I Haven't Missed It

Like most mothers, I have a frequent, nagging fear. I fear that time is moving too quickly and that I’m missing the moments in front of me. For some women, this fear is a legitimate reality. Especially in western culture, we tend to be over-busy, pre-occupied with our phones, and distracting ourselves and our kids with television and screen time on a regular basis. However, I’ve been learning recently in counseling that it is impossible to be fully present to every moment of our life. And if we are battling intense grief, or processing through trauma, it becomes even more important for us to have mental and emotional breaks from being ‘fully engaged’. 

 

I am 35 years old, my childbearing years have abruptly ended, my baby girl will turn 3 in a week. My oldest son is 8 years old, and we have yet to live in one place for more than 1-2 years at a time. I’m scared that it’s all going too fast. I’m scared that I’m ‘missing it.’ I’m scared that I can’t seem to soak in every moment, and that time is slipping through my fingers. 

 

But I realized the other day as I was looking through pictures with the kids – all of them piled up in my bed… 

 

I haven’t missed it. 

 

Yes, I’ve had moments that I couldn’t be fully available to them the way I wanted. 

Yes, I’ve had moments and days (and even weeks this past January) where I couldn’t even be physically with them. 

Yes, I’ve made mistakes, and I’ve messed up opportunities. 

But that is LIFE. 

I am imperfect and life is messy.

 

But I haven’t missed it. 

 

I’ve been WITH them almost every day of their young lives – holding, snuggling, singing, praying, crying, laughing, tickling, feeding, playing, bathing, running, sitting, reading, being… 

 

We’ve traveled, moved, adventured, and mourned together.

We’ve been sick, learned foreign language and culture, hurt, and healed together.

We’ve made new friends, said goodbye, face-timed, and celebrated together.

We’ve camped and hiked and ridden in cars or airplanes for hours and hours together.

We’ve reveled in beauty, fought, forgiven, and persevered together. 

 

I haven’t missed it. 

 

But I can’t freeze time either. 

 

The best I can do is take a photo or write down words. 

These things have the illusion of freezing time, but our kids still grow up, and we still grow older.
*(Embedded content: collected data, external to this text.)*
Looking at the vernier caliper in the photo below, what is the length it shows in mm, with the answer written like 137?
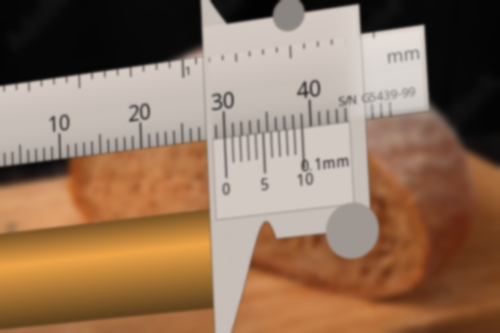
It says 30.0
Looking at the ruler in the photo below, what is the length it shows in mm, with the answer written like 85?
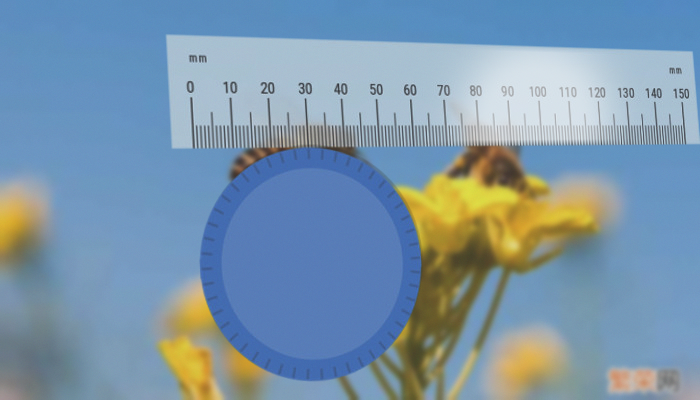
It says 60
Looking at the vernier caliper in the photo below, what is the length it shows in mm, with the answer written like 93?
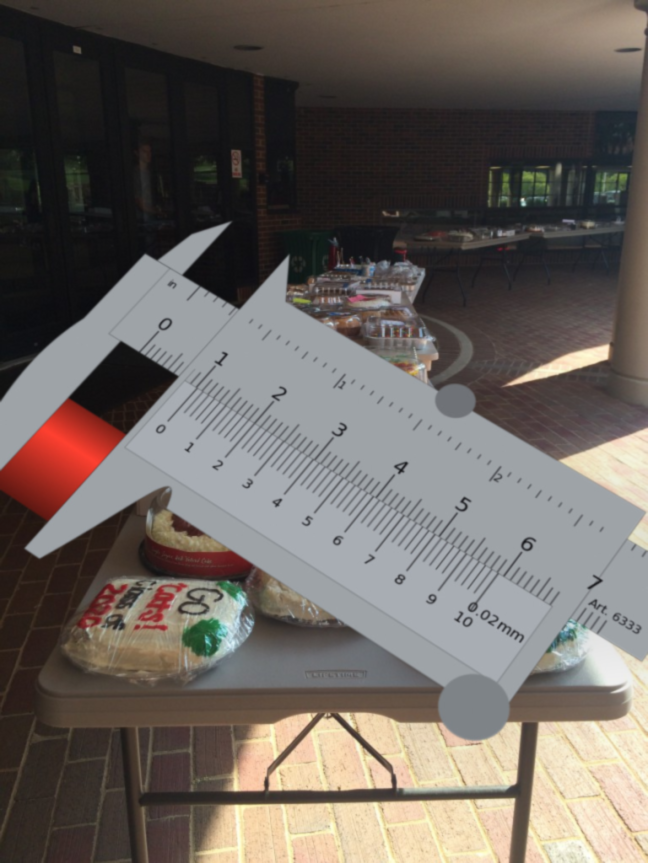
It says 10.2
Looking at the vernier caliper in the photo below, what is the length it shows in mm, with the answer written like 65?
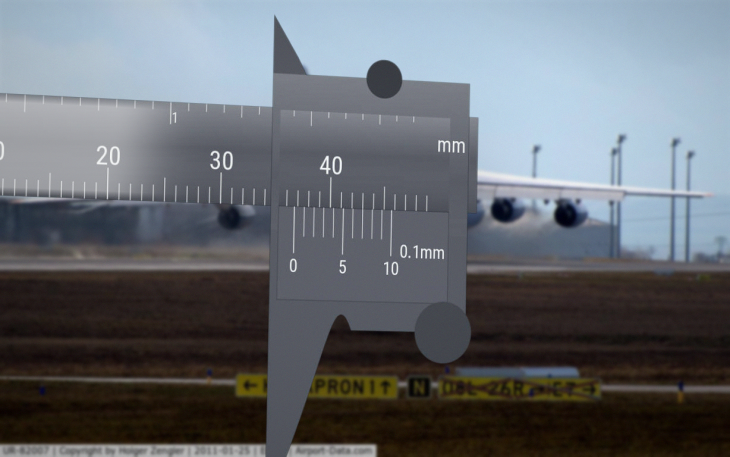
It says 36.7
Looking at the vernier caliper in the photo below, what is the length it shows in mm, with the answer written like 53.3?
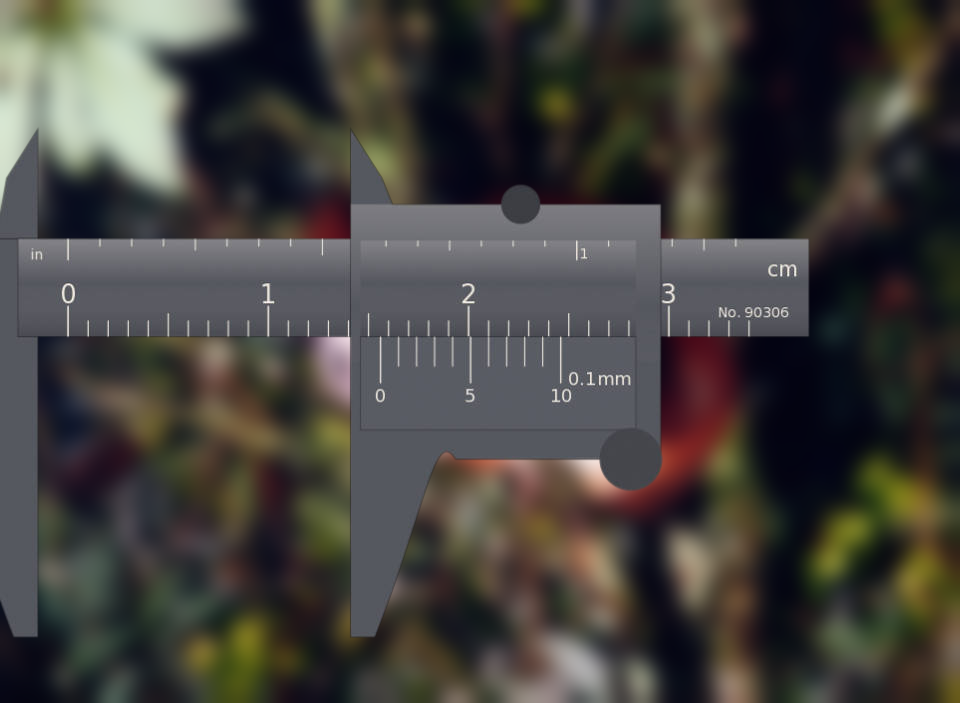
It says 15.6
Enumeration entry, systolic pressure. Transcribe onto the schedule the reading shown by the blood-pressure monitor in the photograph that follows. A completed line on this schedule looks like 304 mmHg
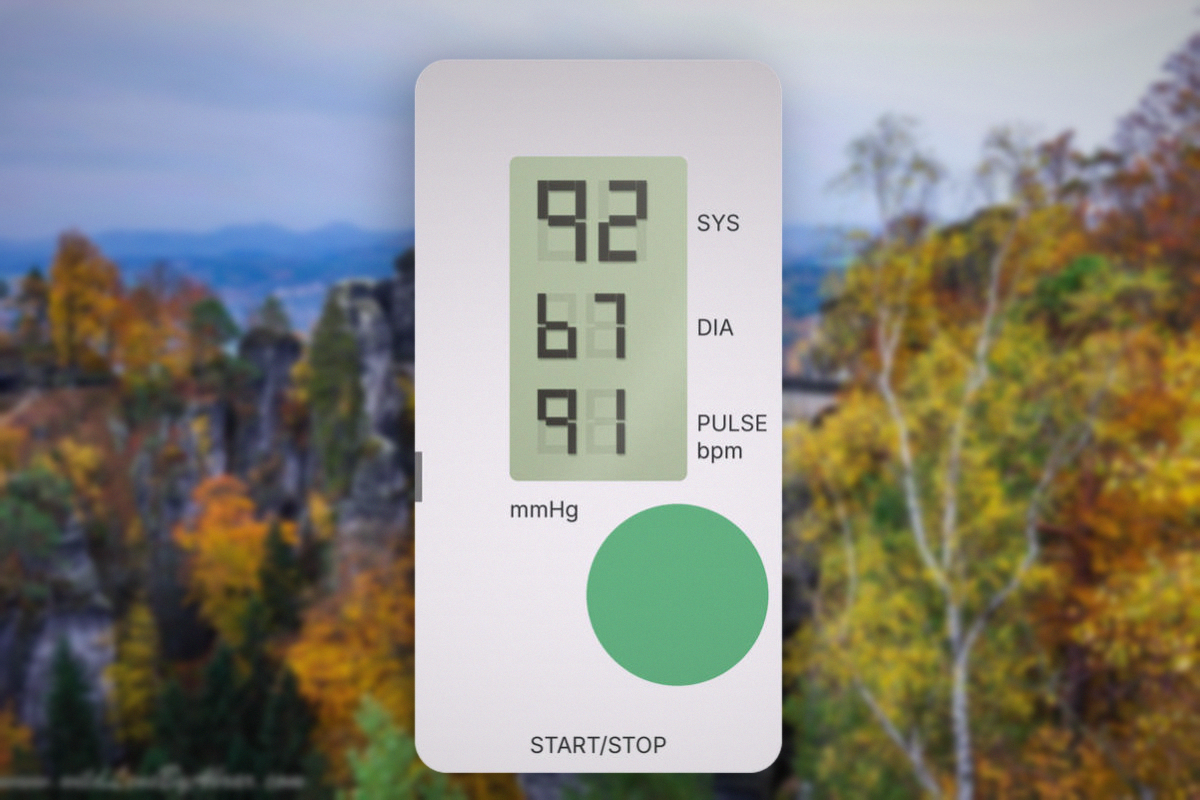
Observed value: 92 mmHg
Time continues, whether I like it or not. 

So I’m finding that there is an acceptance and a surrender that must come. 

 

I must surrender to being a small human in the vast expanse of time. 

I must accept that I can’t keep my babies wrapped safely in my arms forever.

I must let them go

 

But there is a freedom in the letting go that I’m just beginning to grasp. 

 

There is a freedom in celebrating their milestones and achievements. 

There is a freedom in accepting the limitations of our finite lives on earth, full of messy mistakes and imperfect moments. 

There is even freedom in mourning the end of a season, and then moving forward into the next season, letting life unfold as it will. 

 

There is also peace in realizing that I haven’t missed it! 

 

As long as I have breath, I will continue to show up for myself and my family, for the strangers at my door, and for my friends down the street and around the world. 

I will continue to be present to all the moments that I can, and give myself grace and compassion for the moments I can’t.

 

I am here. Right now. For this time. This season. These people. And I’m not going to miss it.